The take, and where I might be wrong
Here is my honest read. The dangerous lie of 2026 is not “you can’t raise money.” You can. The lie is that you can raise a seed round on a good story and safely assume the Series A will be waiting for you when the runway gets thin. The math says it won’t be, for about five out of six of you.
So the move is almost the opposite of what the headlines push you toward. Raise your seed round as if it is the last outside money you will ever touch. Not because that is certain, but because planning for it is the only version of this where you stay alive if the bridge is out. Most founders treat a seed as runway to reach a Series A. Treat it instead as runway to reach a business.
Now let me argue against myself, because I could be reading a slow market as a dead one. Maybe these graduation numbers look brutal mostly because the 2023 and 2024 seed cohorts simply haven’t had enough time yet, and a chunk of them will still raise an A, just later than the old timeline. Fair. And maybe the mega-round concentration is an AI-lab quirk that doesn’t really touch a normal SaaS company’s odds at all. Also fair. I’m not certain the cliff is as steep as the worst numbers suggest. But notice that even the optimistic version leaves you in exactly the same spot tactically: the A is slower and harder than you planned for, so plan for the cliff and be pleasantly surprised if there turns out to be a bridge. The cost of being wrong in that direction is almost nothing. The cost of being wrong the other way is your company.
What to actually do about it
Stop benchmarking yourself against the $480 million seed. That is a different sport with different physics, and watching it will only make you raise too much, spend too fast, and build for a Series A that statistically isn’t coming.

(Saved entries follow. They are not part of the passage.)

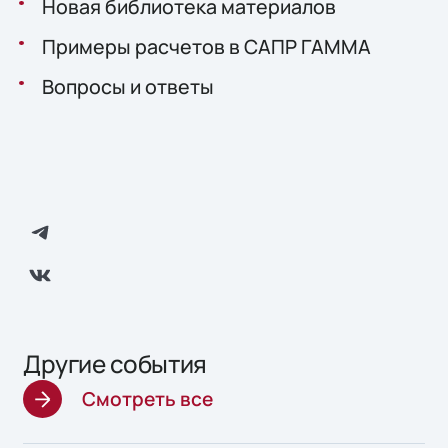
Новая библиотека материалов
Примеры расчетов в САПР ГАММА
Вопросы и ответы
Другие события
Смотреть все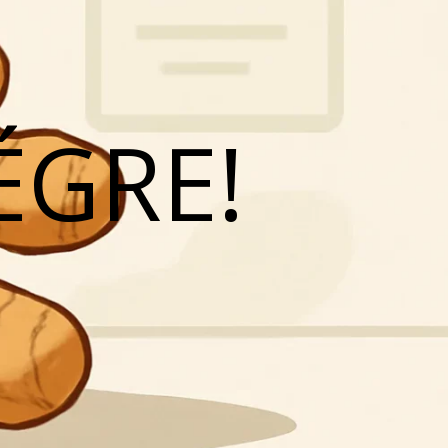
ÉGRE!
N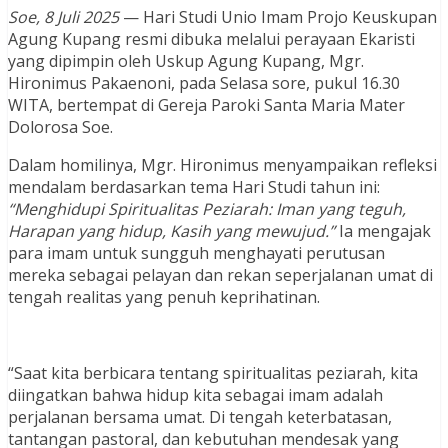
Soe, 8 Juli 2025
— Hari Studi Unio Imam Projo Keuskupan
Agung Kupang resmi dibuka melalui perayaan Ekaristi
yang dipimpin oleh Uskup Agung Kupang, Mgr.
Hironimus Pakaenoni, pada Selasa sore, pukul 16.30
WITA, bertempat di Gereja Paroki Santa Maria Mater
Dolorosa Soe.
Dalam homilinya, Mgr. Hironimus menyampaikan refleksi
mendalam berdasarkan tema Hari Studi tahun ini:
“Menghidupi Spiritualitas Peziarah: Iman yang teguh,
Harapan yang hidup, Kasih yang mewujud.”
Ia mengajak
para imam untuk sungguh menghayati perutusan
mereka sebagai pelayan dan rekan seperjalanan umat di
tengah realitas yang penuh keprihatinan.
“Saat kita berbicara tentang spiritualitas peziarah, kita
diingatkan bahwa hidup kita sebagai imam adalah
perjalanan bersama umat. Di tengah keterbatasan,
tantangan pastoral, dan kebutuhan mendesak yang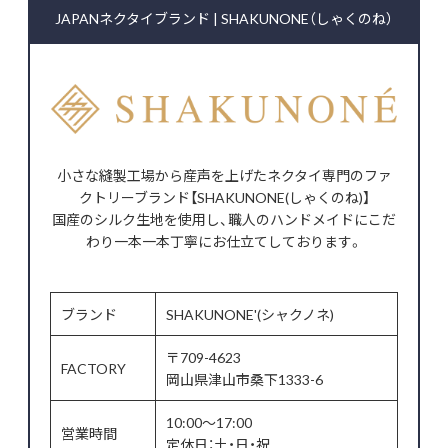
JAPANネクタイブランド | SHAKUNONE（しゃくのね）
小さな縫製工場から産声を上げたネクタイ専門のファ
クトリーブランド【SHAKUNONE(しゃくのね)】
国産のシルク生地を使用し、職人のハンドメイドにこだ
わり一本一本丁寧にお仕立てしております。
ブランド
SHAKUNONE'(シャクノネ)
〒709-4623
FACTORY
岡山県津山市桑下1333-6
10:00～17:00
営業時間
定休日：土・日・祝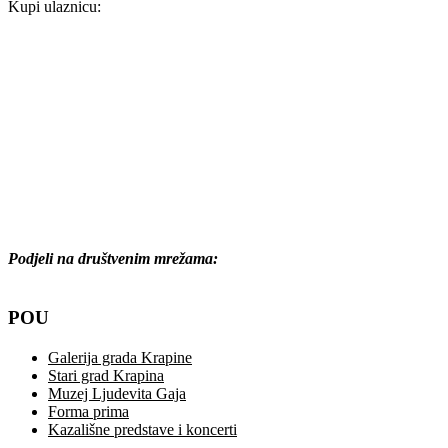
Kupi ulaznicu:
Podjeli na društvenim mrežama:
POU
Galerija grada Krapine
Stari grad Krapina
Muzej Ljudevita Gaja
Forma prima
Kazališne predstave i koncerti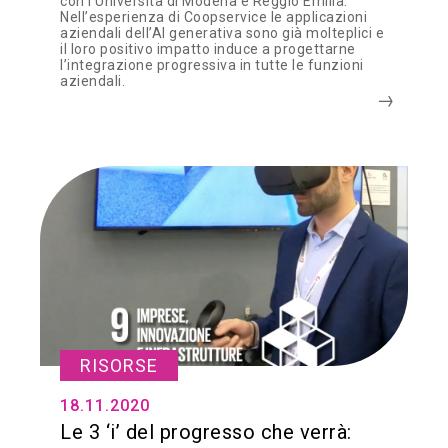
con l’Università di Modena e Reggio Emilia.
Nell’esperienza di Coopservice le applicazioni
aziendali dell’AI generativa sono già molteplici e
il loro positivo impatto induce a progettarne
l’integrazione progressiva in tutte le funzioni
aziendali.
RISORSE
18.11.2020
Le 3 ‘i’ del progresso che verrà: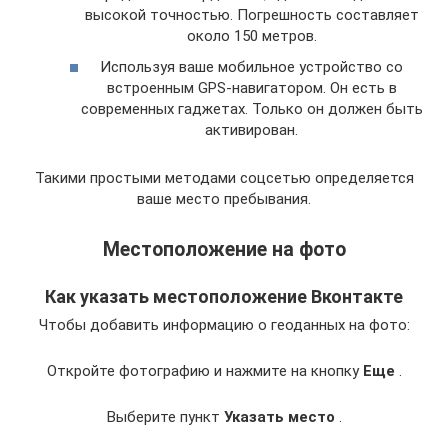
высокой точностью. Погрешность составляет
около 150 метров.
Используя ваше мобильное устройство со
встроенным GPS-навигатором. Он есть в
современных гаджетах. Только он должен быть
активирован.
Такими простыми методами соцсетью определяется
ваше место пребывания.
Местоположение на фото
Как указать местоположение Вконтакте
Чтобы добавить информацию о геоданных на фото:
Откройте фотографию и нажмите на кнопку
Еще
.
Выберите пункт
Указать место
.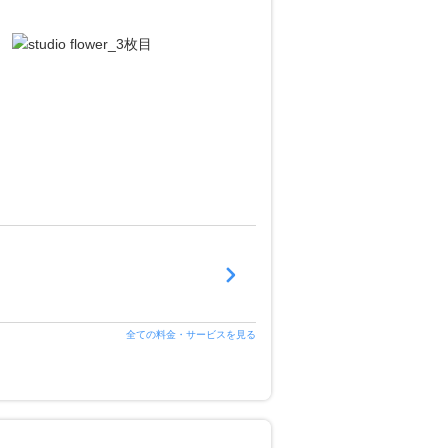
全ての料金・サービスを見る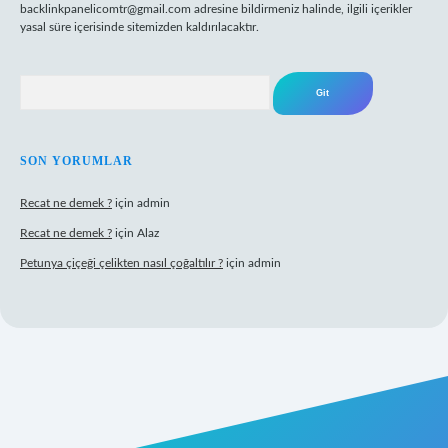
backlinkpanelicomtr@gmail.com
adresine bildirmeniz halinde, ilgili içerikler
yasal süre içerisinde sitemizden kaldırılacaktır.
Arama
SON YORUMLAR
Recat ne demek ?
için
admin
Recat ne demek ?
için
Alaz
Petunya çiçeği çelikten nasıl çoğaltılır ?
için
admin
abet giriş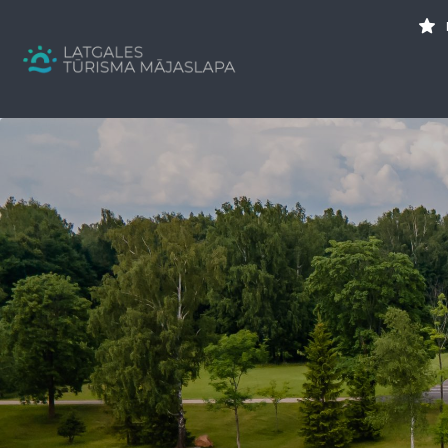
Search
for:
Tavs brīvdienu ceļvedis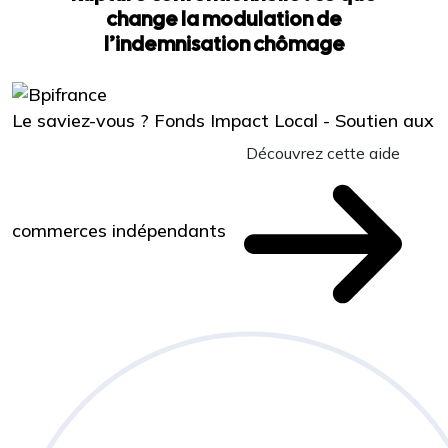
change la modulation de
l’indemnisation chômage
Le saviez-vous ?
Fonds Impact Local - Soutien aux
Découvrez cette aide
commerces indépendants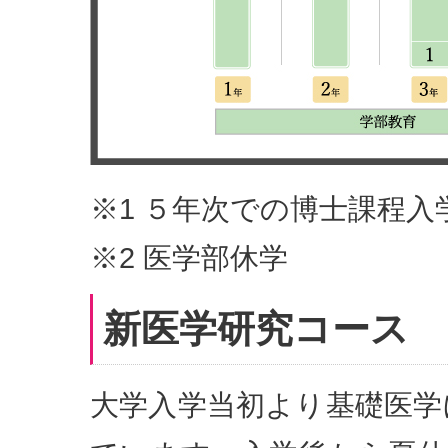
※1 ５年次での博士課程入
※2 医学部休学
新医学研究コース
大学入学当初より基礎医学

Instead, pick a target that gets you to default-alive on the money you can actually raise. Before you take the check, know the number that makes you not need the next one: the revenue, the burn, the runway. Then build straight at it. This is the same logic behind the 90-day revenue rule that’s quietly replacing MVP culture, and it has never mattered more than it does now. Get to your version of undeniable, call it $2 million in ARR that grows, before you go raise the A, not after, and not as the thing the A is supposed to fund.
Measure progress in revenue and retention, not in vanity metrics that look great in a deck and mean nothing in a diligence call. If you are going to run low, run low slowly: cut burn early, extend runway, and give yourself the option to keep going without a round. And here is the part founders hate to hear. If the Series A never shows up and you’ve built a small profitable company instead, that is not a failure. That is a fine outcome, and increasingly it is the outcome that makes investors want to fund you anyway.
The headlines aren’t about you
The funding news for the rest of this year will keep telling you it’s the best environment for startups in ages. For about a dozen companies a quarter, it genuinely is. For everyone else, the smartest thing you can do is stop reading those headlines as though they describe your situation. They don’t.
Raise what you can. Then build like the next round doesn’t exist, because for most founders, on the timeline they expected, it doesn’t. If the Series A shows up, wonderful. If it doesn’t, you’ll have quietly become the founder who didn’t need it. Which, after all this, turns out to be the only kind everyone actually wants to back.